You are viewing a plain text version of this content. The canonical link for it is here.
Posted to commits@cassandra.apache.org by "Zach Toews (Jira)" <ji...@apache.org> on 2021/10/07 16:10:00 UTC

[jira] [Created] (CASSANDRA-17025) Direct memory OOM

Zach Toews created CASSANDRA-17025:
--------------------------------------

             Summary: Direct memory OOM 
                 Key: CASSANDRA-17025
                 URL: https://issues.apache.org/jira/browse/CASSANDRA-17025
             Project: Cassandra
          Issue Type: Bug
            Reporter: Zach Toews


Version: 3.11.11

Cluster: 9 nodes (1 dc, 3 racks) on aws r5.4xlarge nodes (16 vCPU, 128GB mem)

Heap size: 20G

Direct memory buffer: 24G

 

We stood up this cluster a few months ago in order to migrate an old 2.1 cluster.

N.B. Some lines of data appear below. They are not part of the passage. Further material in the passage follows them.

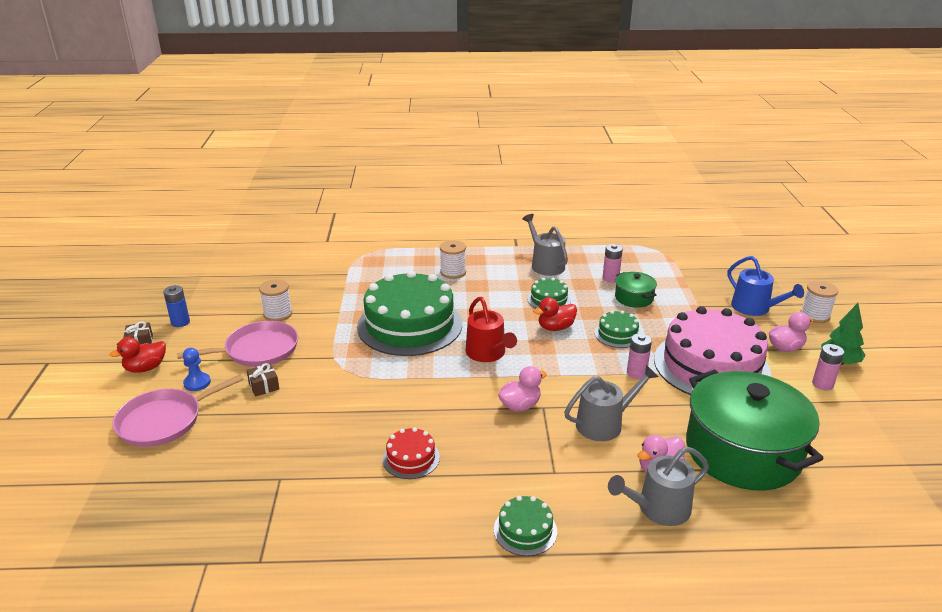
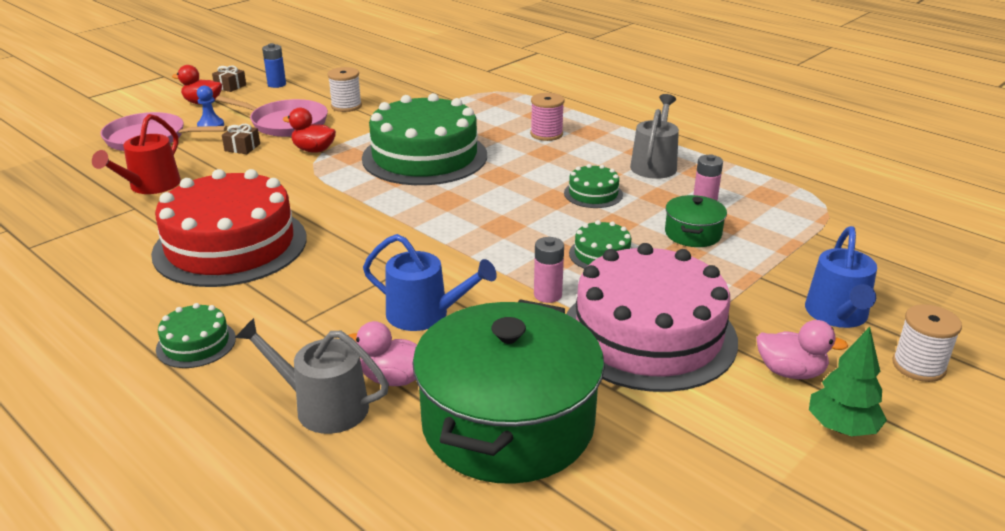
camera: 45 degrees right, 0 degrees up
red cake [382,427,440,479] -> red cake [151,169,307,287], size x2.30
white spool [440,240,466,279] -> pink spool [530,93,564,141]
red watering can [465,297,517,362] -> red watering can moved to [92,114,181,194]
pink duck [498,366,547,412] -> none
red duck [533,297,577,331] -> red duck moved to [283,108,336,153]
grey watering can [564,365,658,441] -> blue watering can [363,234,497,331]
pink battery [812,344,844,391] -> none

Since then, after about 7-10 days a node will begin to experience long old gc cycles  before logging many  "java.lang.OutOfMemoryError: Direct buffer memory" exceptions. When the long gc cycles start, the entire cluster becomes unresponsive (our application is unable to make queries to any node).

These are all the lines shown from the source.